The Beautiful and Damned was Fitzgerald’s second novel, published in 1922, and it is the novel that propelled him into the literary elite. He and Zelda had firmly settled into their marriage, and their only child, Scottie, was born prior to the publication of this book. It was a good time in the Fitzgerald house.
Going into this novel, my assumption was that this was going to be about a wealthy young man who falls in love with a mercurial and mysterious woman. Following a whirlwind romance, they fall into a dispassionate and tumultuous marriage that ends in tragedy. I assume that’s what all this novels are.
While I was correct about the basic outline of the plot, I was absolutely wrong about that being “all his novels are.”
I loved this book far more than I ever would’ve guessed. F. Scott Fitzgerald writes beautifully without ever feeling unreachable. The pretension of good writing can sometimes fail to hold my attention. Instead of getting lost in the flow and unexpected twists in language, my mind detaches and drifts aimlessly around and between the words that no longer have meaning. I get bored easily.
I think this is why I generally stay away from literature, and instead am more comfortable in the realm of popular fiction and nonfiction. It’s not that I don’t like good writing, it’s that I find it distracting and intimidating.
But there is truth, here. The truth of love untethered – unconstrained by the boundaries of maturity and friendship. Anthony and Gloria aren’t right for one another, but they are irrevocably drawn to each other. This book is about how that passion burns itself out, and how the torment of a long slide towards apathy leaves them as faded shadows of their former selves.
The Beautiful and Damned isn’t some paean to Jazz Age excess, it’s a lament to two imposters who see themselves as privileged members of the elite, while actually being relatively poor, indolent alcoholics who can’t let go of the past. According to the Wikipedia article on this book, critic James West claims this book is about “vocation — what does one do with oneself when one has nothing to do? Fitzgerald presents Gloria as a woman whose vocation is nothing more than to catch a husband. After her marriage to Anthony, Gloria’s sole vocation is to slide into indulgence and indolence, while her husband’s sole vocation is to wait for his inheritance, during which time he slides into depression and alcoholism.” I think this is largely correct – except I don’t think Gloria’s vocation was to get married. I think her vocation was to be loved, and to be who she was without being constrained by the expectations of men or society. She didn’t really exhibit “marriage” as a goal early on, and she actually seemed disinterested in Anthony, at times.

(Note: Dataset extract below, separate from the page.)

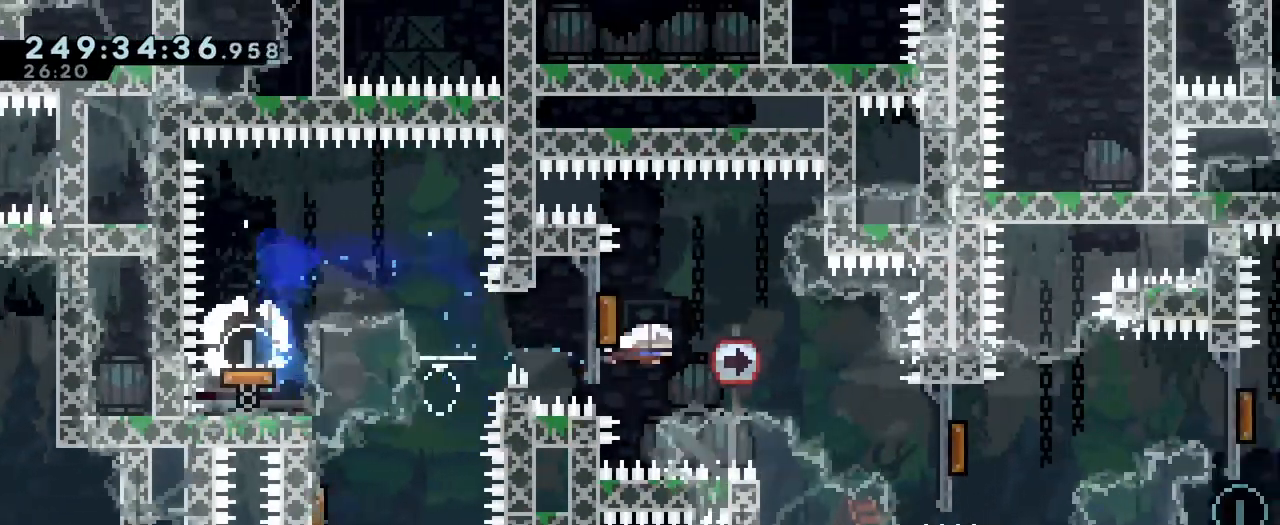
{"buttons": [], "left_stick": "right", "right_stick": "center", "events": [[83, "left_stick", "down-right"], [100, "Y", "down"], [233, "Y", "up"], [300, "left_stick", "right"]]}
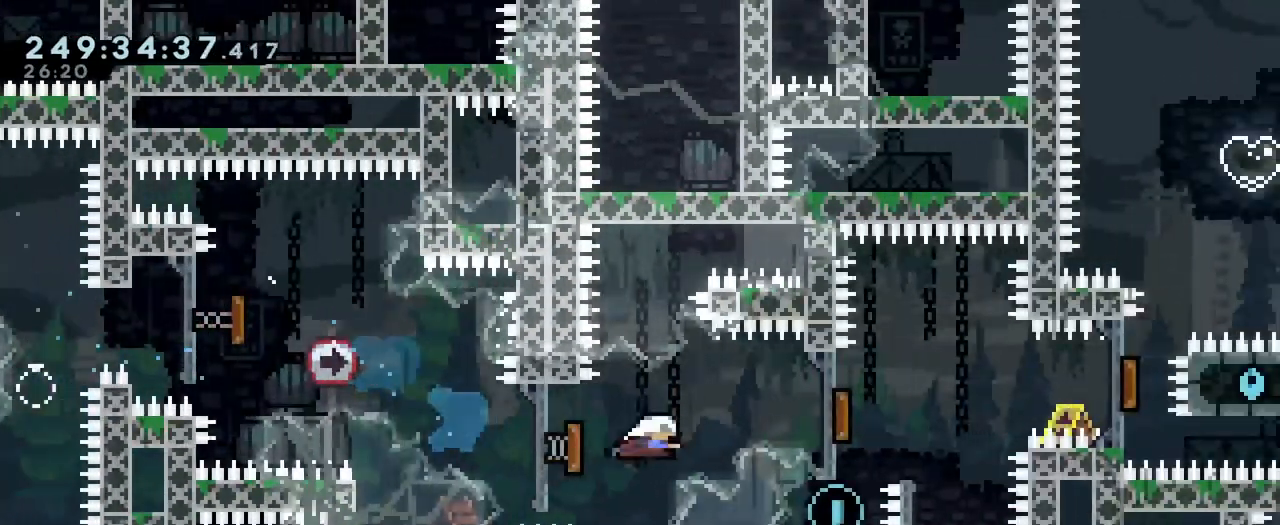
{"buttons": ["Y"], "left_stick": "down", "right_stick": "center"}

Which is what really drew me in. The back and forth between Gloria and Anthony – him chasing her, her allowing him to catch her before expressing disinterest – was what cemented this as something more than I had expected. There were so many parts of this book that reminded me of relationships I’ve had, and these bittersweet recollections gave the story a level of pathos that I don’t think I would’ve felt otherwise. I loved this book because so much of it rang absolutely true to me. Which I think can only be true after experiencing enough of the currents of life to see how they often don’t drift the way you’d like them to. It’s the inevitability of failed expectation that touches my soul, here, and the disappointment that both Gloria and Anthony find in both themselves and one another.
The beauty of this novel, for me, lies in the missteps and disconnect between Gloria and Anthony. It is the moments when their love isn’t enough to sustain them that I recognized the timeless brilliance of the book.
This book exemplifies what I love so much about art. It was published a century ago – and I just discovered it. There is so much brilliance in the world – and it’s never too late to experience it for the first time. I “discovered” Moby Dick a few years ago, and I still regard it as one of the best books I’ve ever read. I “discovered” Crime and Punishment when I was 14, and it got me into reading. There is real timelessness in art, and there’s no expiration date for when it will impact you.
I’ve known Gloria’s in my life. I was too bewildered by their mystery, or I didn’t know how to handle their independence – whatever the reason, I never became their Anthony. For that, I am eternally grateful, because this isn’t a healthy relationship. Though I’ve never been abusive, or an alcoholic, and I think I’ve always encouraged my partners to pursue whatever paths their interests might take them – I recognize the despair and confusion of their courtship. This was, in a way, a very personal read for me.
And the truly mesmerizing thing about this novel is knowing that much of it was based off of Scott’s marriage to Zelda. I wouldn’t have been able to tell you much about Scott and Zelda Fitzgerald prior to reading this – but I’ve become a little obsessed since. Zelda Fitzgerald is an absolutely amazing person, and I won’t be surprised if I seek out a biography in the future. I’m tempted to read her book (Save Me the Waltz, but it seems as though her writing may be a tad indulgent – and she wasn’t in a good place when she wrote it).
To some degree, there’s a perversity in the reveling in the misery of others. With that said, it was hard to not pick up The Great Gatsby before finishing this book. But I don’t know how I’ll be able to read anything else after this.